In practical applications, the ESO demonstrated effectiveness in solving four complex engineering problems involving molecular processes and antenna design problems, particularly those characterized by nonconvex search spaces and multiple local optima. While classical optimization methods such as gradient-based approaches remain superior for problems with clear mathematical formulations and convex landscapes, the performance of the ESO in these six case studies suggests its utility for specific engineering scenarios where traditional methods may face limitations, such as problems with nondifferentiable objectives or deceptive local optima. These real-world implementations highlight the potential of the ESO as a complementary tool in the optimization toolbox, which is particularly suitable for complex problems where the objective function landscape is not well understood or where classical optimization methods may struggle to find global solutions.
Limitations and Future Works
The current implementation of the ESO presents several limitations that should be acknowledged. The basic constraint-handling mechanism using penalty functions may not be optimal for problems with complex feasibility landscapes. The algorithm’s formulation assumes continuous search spaces, which limits its effectiveness in discrete optimization problems. Experimental validation, while being comprehensive for static optimization, does not include dynamic optimization problems where the optimum changes over time, leaving this capability unexplored. The algorithm’s applicability to multiobjective problems currently relies on aggregating multiple objectives into a single function, which may limit the accuracy of the Pareto front approximation. Additionally, the dynamic parameter adaptation strategy might require more iterations to achieve convergence in extremely deceptive or monotonic landscapes.

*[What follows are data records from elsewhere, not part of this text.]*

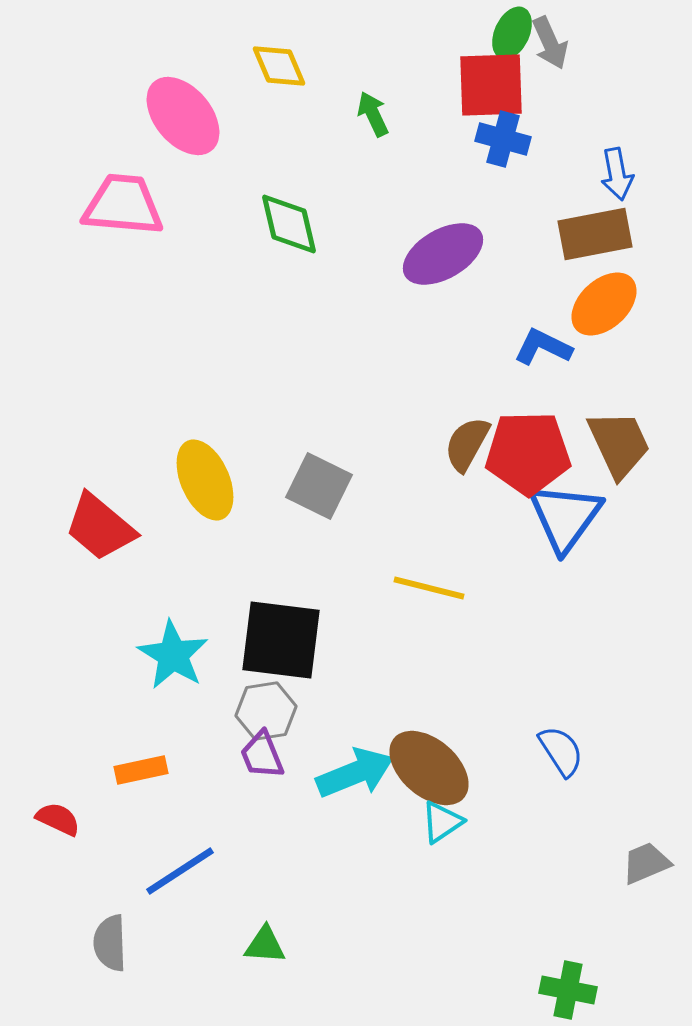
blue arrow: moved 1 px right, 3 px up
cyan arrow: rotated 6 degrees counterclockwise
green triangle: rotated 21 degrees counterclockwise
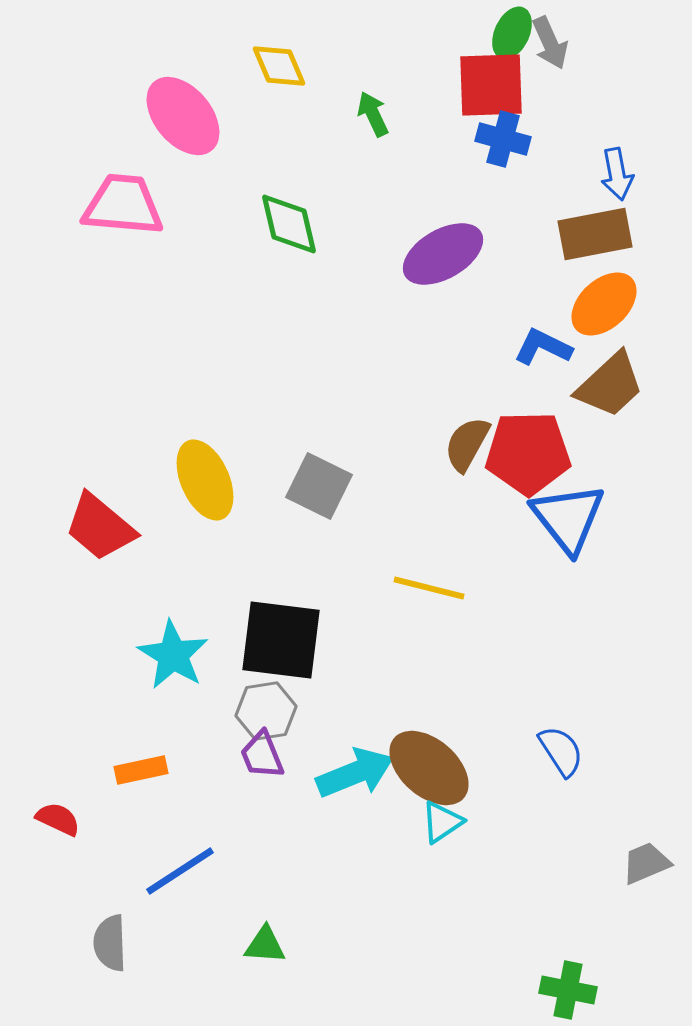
brown trapezoid: moved 9 px left, 59 px up; rotated 72 degrees clockwise
blue triangle: moved 3 px right, 1 px down; rotated 14 degrees counterclockwise
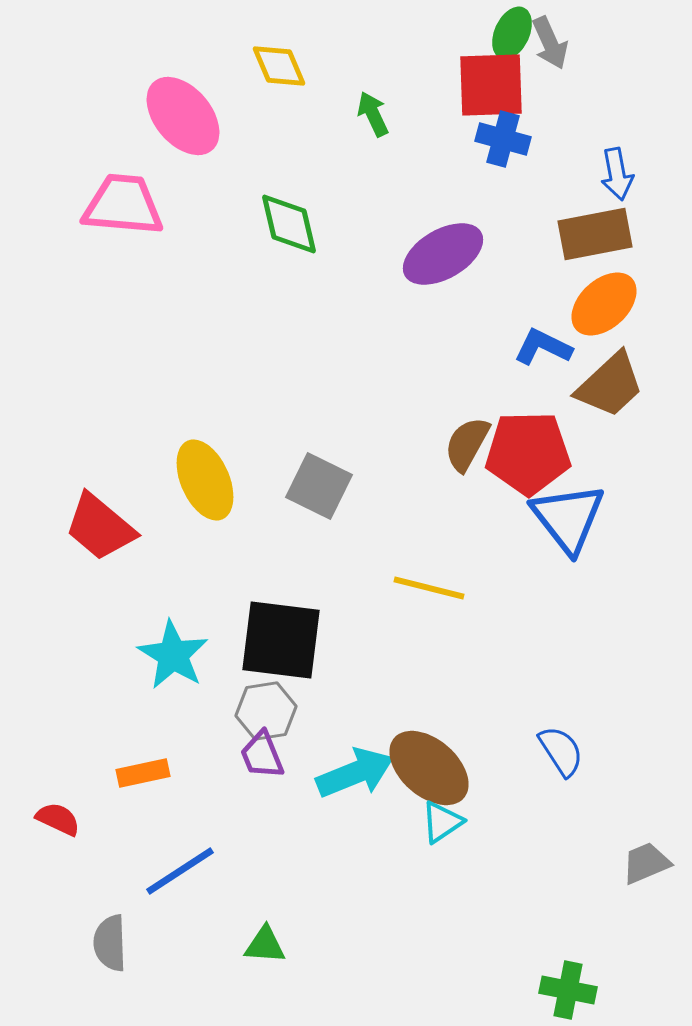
orange rectangle: moved 2 px right, 3 px down
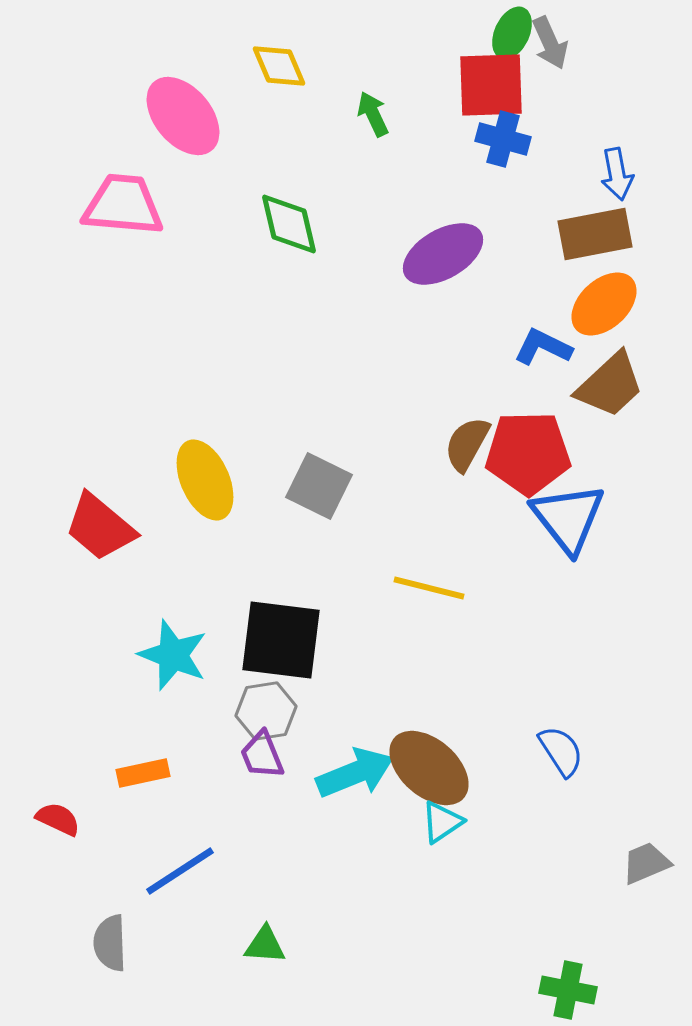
cyan star: rotated 10 degrees counterclockwise
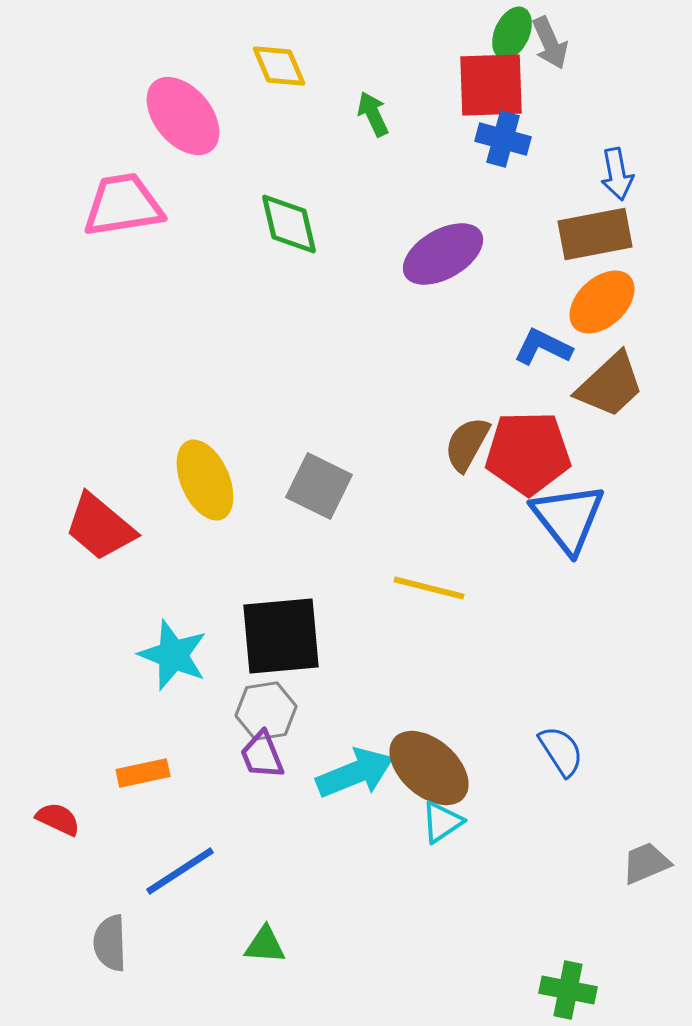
pink trapezoid: rotated 14 degrees counterclockwise
orange ellipse: moved 2 px left, 2 px up
black square: moved 4 px up; rotated 12 degrees counterclockwise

Future research directions could address these limitations through several key developments. The advancement of constraint-handling mechanisms based on adaptive penalty functions or feasibility rules would enhance the algorithm’s ability to handle complex constraints. The algorithm could be extended to discrete optimization through appropriate modifications of the field parameters and branching mechanisms, while adaptation for dynamic optimization problems could be achieved by incorporating time-varying field properties. The framework could be reformulated for true multiobjective optimization without requiring objective aggregation. Additionally, enhancing the parameter adaptation mechanism would enable faster convergence in deceptive landscapes. The integration of local search strategies would improve performance in monotonic search spaces, and the development of hybrid versions would combine the ESO’s global exploration capabilities with problem-specific local search methods. These developments significantly expand the algorithm’s applicability while addressing its current limitations.